Лучше всего, конечно, сообщить, что вообще ничего делать не нужно, победа уже пришла, потому что тиран помер и, застыв, как мамонт в вечной мерзлоте, сидит в холодильнике.
Маркером, заслуживающим внимания, остаётся отношение самопровозглашённых оппозиционеров к “двустульчатым”. Они ратуют за хорошее к ним отношение, призывают понять, в каком те оказались положении (разумеется, вопреки собственному желанию), подписывают письма в их поддержку, акцентируют внимание на малейших намёках на фронду, упорно не замечая очевидно пропутинских действий, а, будучи поставлены перед неприятными фактами, говорят, что они имели место под воздействием непреодолимой силы. Самый незначительный повод позволяет таким лидерам оппозиции увидеть потенциального союзника в любом негодяе, и даже полное отсутствие таких поводов не в силах ограничить их благодушие.
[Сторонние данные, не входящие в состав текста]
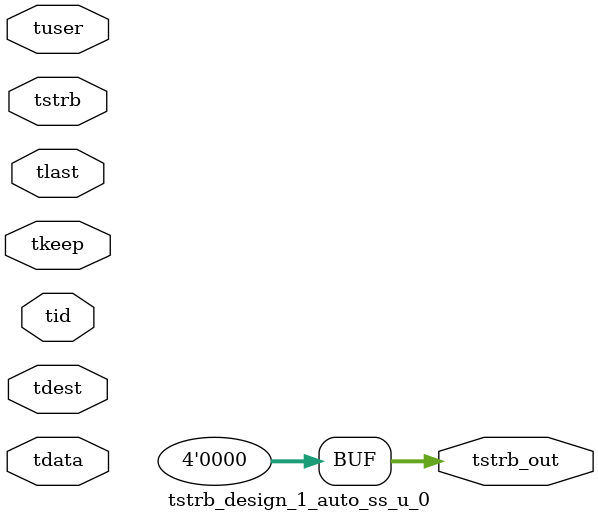
<source format=v>


`timescale 1ps/1ps

module tstrb_design_1_auto_ss_u_0 #
(
parameter C_S_AXIS_TDATA_WIDTH = 32,
parameter C_S_AXIS_TUSER_WIDTH = 0,
parameter C_S_AXIS_TID_WIDTH   = 0,
parameter C_S_AXIS_TDEST_WIDTH = 0,
parameter C_M_AXIS_TDATA_WIDTH = 32
)
(
input  [(C_S_AXIS_TDATA_WIDTH == 0 ? 1 : C_S_AXIS_TDATA_WIDTH)-1:0     ] tdata,
input  [(C_S_AXIS_TUSER_WIDTH == 0 ? 1 : C_S_AXIS_TUSER_WIDTH)-1:0     ] tuser,
input  [(C_S_AXIS_TID_WIDTH   == 0 ? 1 : C_S_AXIS_TID_WIDTH)-1:0       ] tid,
input  [(C_S_AXIS_TDEST_WIDTH == 0 ? 1 : C_S_AXIS_TDEST_WIDTH)-1:0     ] tdest,
input  [(C_S_AXIS_TDATA_WIDTH/8)-1:0 ] tkeep,
input  [(C_S_AXIS_TDATA_WIDTH/8)-1:0 ] tstrb,
input                                                                    tlast,
output [(C_M_AXIS_TDATA_WIDTH/8)-1:0 ] tstrb_out
);

assign tstrb_out = {1'b0};

endmodule


</source>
Они объясняют необходимость такого отношения к этим людям перспективой раскола элит и уверяют, что их переход “на нашу сторону” станет благом для смены режима.
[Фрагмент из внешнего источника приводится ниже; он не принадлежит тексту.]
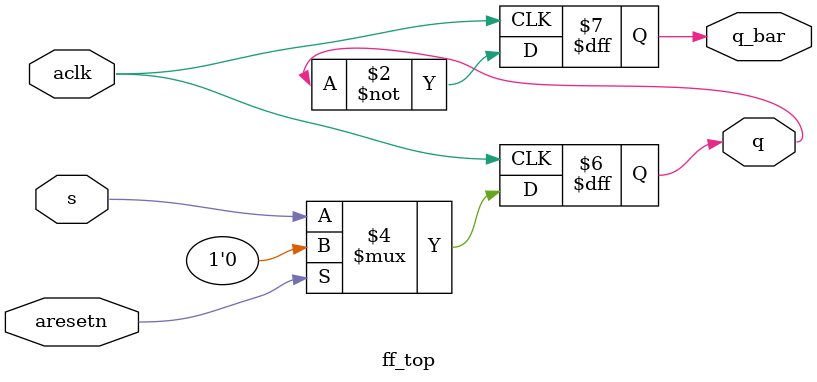
<source format=v>
module ff_top(
    input aclk,
    input s,
    input aresetn,
    output reg q,
    output reg q_bar
);

always @(posedge aclk) begin
    if (aresetn)
        q <= 1'b0;
    else
        q <= s;
    q_bar <= ~q;
end

endmodule

</source>
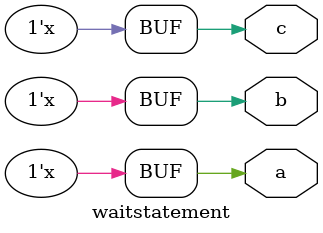
<source format=v>
`timescale 1ns / 1ps
module waitstatement(a,b,c);
output a,b,c;
reg a,b,c;
	initial begin
		// Initialize Inputs
		 a = 0; b = 0; c = 0;
	 end
	always begin
		#10 ; a = ~ a; 
	end
	 
	always begin
		#20 b = ~ b;
	end

	always #40 c = ~ c; 

endmodule


</source>
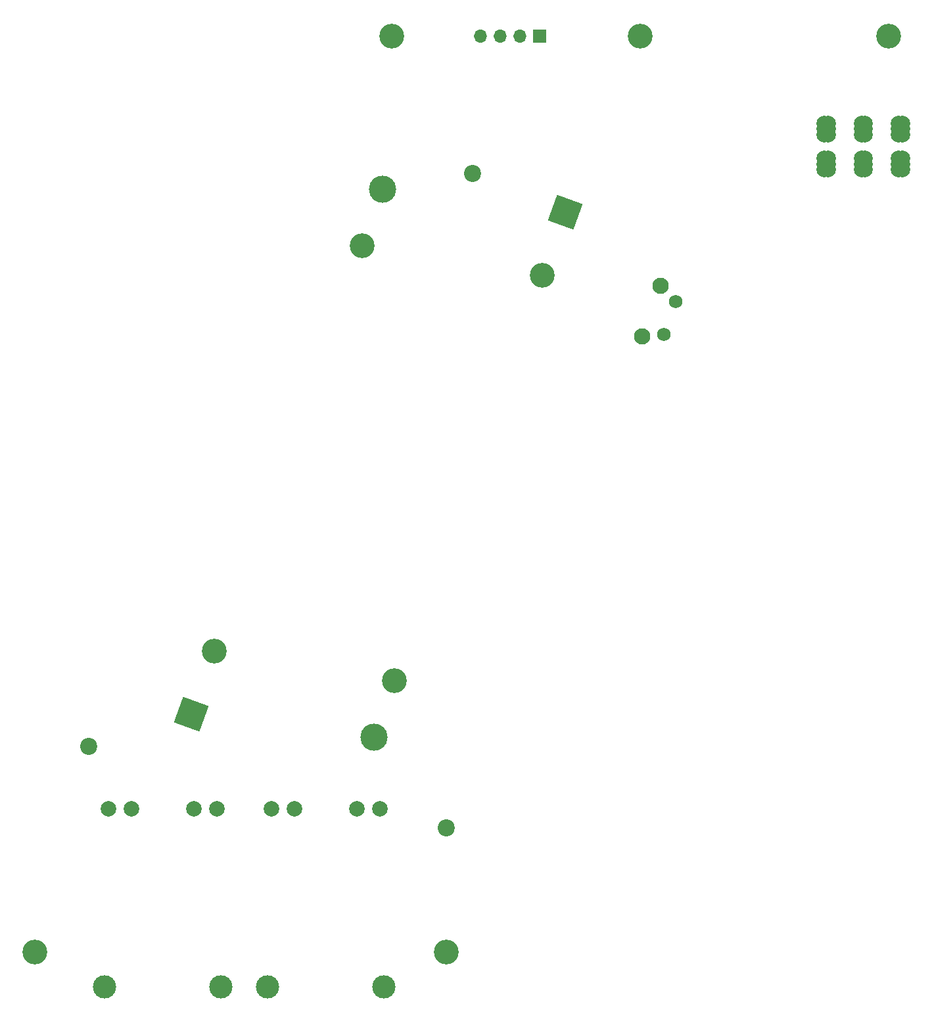
<source format=gbr>
%TF.GenerationSoftware,KiCad,Pcbnew,8.0.3*%
%TF.CreationDate,2025-04-21T22:29:52+02:00*%
%TF.ProjectId,Grip,47726970-2e6b-4696-9361-645f70636258,rev?*%
%TF.SameCoordinates,Original*%
%TF.FileFunction,Soldermask,Bot*%
%TF.FilePolarity,Negative*%
%FSLAX46Y46*%
G04 Gerber Fmt 4.6, Leading zero omitted, Abs format (unit mm)*
G04 Created by KiCad (PCBNEW 8.0.3) date 2025-04-21 22:29:52*
%MOMM*%
%LPD*%
G01*
G04 APERTURE LIST*
G04 Aperture macros list*
%AMRotRect*
0 Rectangle, with rotation*
0 The origin of the aperture is its center*
0 $1 length*
0 $2 width*
0 $3 Rotation angle, in degrees counterclockwise*
0 Add horizontal line*
21,1,$1,$2,0,0,$3*%
G04 Aperture macros list end*
%ADD10C,3.200000*%
%ADD11RotRect,3.500000X3.500000X250.000000*%
%ADD12C,3.500000*%
%ADD13C,2.000000*%
%ADD14C,2.200000*%
%ADD15C,2.100000*%
%ADD16C,1.750000*%
%ADD17RotRect,3.500000X3.500000X70.000000*%
%ADD18C,3.000000*%
%ADD19R,1.700000X1.700000*%
%ADD20O,1.700000X1.700000*%
G04 APERTURE END LIST*
D10*
%TO.C,BT1*%
X123355962Y-67794712D03*
X104336224Y-120051021D03*
D11*
X126312727Y-59671069D03*
D12*
X101687279Y-127328934D03*
%TD*%
D13*
%TO.C,SW1*%
X169250000Y-54200000D03*
X169750000Y-54200000D03*
X169250000Y-53450000D03*
X169750000Y-53450000D03*
X169250000Y-52700000D03*
X169750000Y-52700000D03*
X169250000Y-49700000D03*
X169750000Y-49700000D03*
X169250000Y-48950000D03*
X169750000Y-48950000D03*
X169250000Y-48200000D03*
X169750000Y-48200000D03*
X164500000Y-49700000D03*
X165000000Y-49700000D03*
X164500000Y-48950000D03*
X165000000Y-48950000D03*
X164500000Y-48200000D03*
X165000000Y-48200000D03*
X159750000Y-49700000D03*
X160250000Y-49700000D03*
X159750000Y-48950000D03*
X160250000Y-48950000D03*
X159750000Y-48200000D03*
X160250000Y-48200000D03*
X165000000Y-54200000D03*
X164500000Y-54199999D03*
X164500000Y-53450000D03*
X165000000Y-53450000D03*
X164500000Y-52700000D03*
X165000000Y-52700000D03*
X159750000Y-54200000D03*
X160250001Y-54200000D03*
X159750000Y-53450000D03*
X160250000Y-53450000D03*
X159750000Y-52700000D03*
X160250000Y-52700000D03*
%TD*%
D14*
%TO.C,REF\u002A\u002A*%
X111000000Y-139000000D03*
%TD*%
D15*
%TO.C,SW2*%
X138641036Y-69118118D03*
X136243476Y-75705364D03*
D16*
X140553344Y-71144365D03*
X139014253Y-75372982D03*
%TD*%
D10*
%TO.C,REF\u002A\u002A*%
X58000000Y-155000000D03*
%TD*%
%TO.C,REF\u002A\u002A*%
X168000000Y-37000000D03*
%TD*%
%TO.C,BT2*%
X81144039Y-116205289D03*
X100163781Y-63948979D03*
D17*
X78187274Y-124328932D03*
D12*
X102812722Y-56671066D03*
%TD*%
D10*
%TO.C,REF\u002A\u002A*%
X104000000Y-37000000D03*
%TD*%
%TO.C,REF\u002A\u002A*%
X111000000Y-155000000D03*
%TD*%
D18*
%TO.C,REF\u002A\u002A*%
X67000000Y-159500000D03*
D13*
X67500000Y-136500000D03*
X70500000Y-136500000D03*
X78500000Y-136500000D03*
X81500000Y-136500000D03*
D18*
X82000000Y-159500000D03*
%TD*%
D14*
%TO.C,REF\u002A\u002A*%
X65000000Y-128500000D03*
%TD*%
D18*
%TO.C,REF\u002A\u002A*%
X88000000Y-159500000D03*
D13*
X88500000Y-136500000D03*
X91500000Y-136500000D03*
X99500000Y-136500000D03*
X102500000Y-136500000D03*
D18*
X103000000Y-159500000D03*
%TD*%
D19*
%TO.C,REF\u002A\u002A*%
X123040000Y-37000000D03*
D20*
X120500000Y-37000000D03*
X117960001Y-37000000D03*
X115420000Y-37000000D03*
%TD*%
D10*
%TO.C,REF\u002A\u002A*%
X136000000Y-37000000D03*
%TD*%
D14*
%TO.C,REF\u002A\u002A*%
X114400000Y-54700000D03*
%TD*%
M02*

</source>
Всё было бы просто, если бы не амбивалентность подобных утверждений. В вышеприведённом высказывании есть доля истины. Проблема, однако, в том, что “двустульчатые”, а, тем более, однозначные сторонники прежнего режима не желают оставаться на вторых ролях и, оказавшись среди бывших оппозиционеров, после периода вынужденной мимикрии уже в качестве представителей новой власти возвращаются к старым привычкам и обычаям, как это произошло в России 90-х.
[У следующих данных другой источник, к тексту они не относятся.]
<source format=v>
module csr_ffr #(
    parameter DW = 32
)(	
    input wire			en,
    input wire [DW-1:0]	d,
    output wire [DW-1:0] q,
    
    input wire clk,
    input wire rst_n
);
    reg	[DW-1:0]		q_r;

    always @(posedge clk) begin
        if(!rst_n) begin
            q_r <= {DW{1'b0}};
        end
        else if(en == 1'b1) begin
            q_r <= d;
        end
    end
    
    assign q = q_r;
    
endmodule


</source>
Важнейшей фигурой остаётся, естественно, первое лицо государства. Искренним было демократическое преображение Ельцина, или “проектом” советской номенклатуры, не так уж важно. Любой государственный деятель окружает себя людьми надёжными и близкими, поэтому массовое появление бывших советских чиновников в ближайшем окружении Ельцина было предопределено, а диссидентам вроде Сергея Адамовича Ковалёва отводилась роль свадебных генералов. Вынужденные “демократы” отлично осознавали опасность, исходившую из радикальной смены управленческой элиты, и приняли законы, не позволившие Владимиру Буковскому выдвинуться на президентских выборах. Стань он президентом России, страна выглядела бы существенно иначе. Вот почему так важны люстрация, а также баланс “революционеров” и “примкнувших” в государственном аппарате, тогда как описанные выше “оппозиционеры” готовы приветствовать любых представителей старой элиты в неограниченных количествах.
Такого сорта “самопальных” протестантов ни исключить, ни отлучить от этой “умозрительной” оппозиции невозможно.
Такова реальность, повлиять на которую можно в очень незначительной степени. Остаётся соблюдать правила личной гигиены, избегать союзов с очевидно негодными для этого людьми и помнить поговорку “не всё то золото, что блестит”. Проблема российской оппозиции – в выборе ориентиров. Она склонна доверять имитирующим протестную активность, а не обещающих ничего кроме тяжёлого труда, опасностей и риска считать радикалами и экстремистами.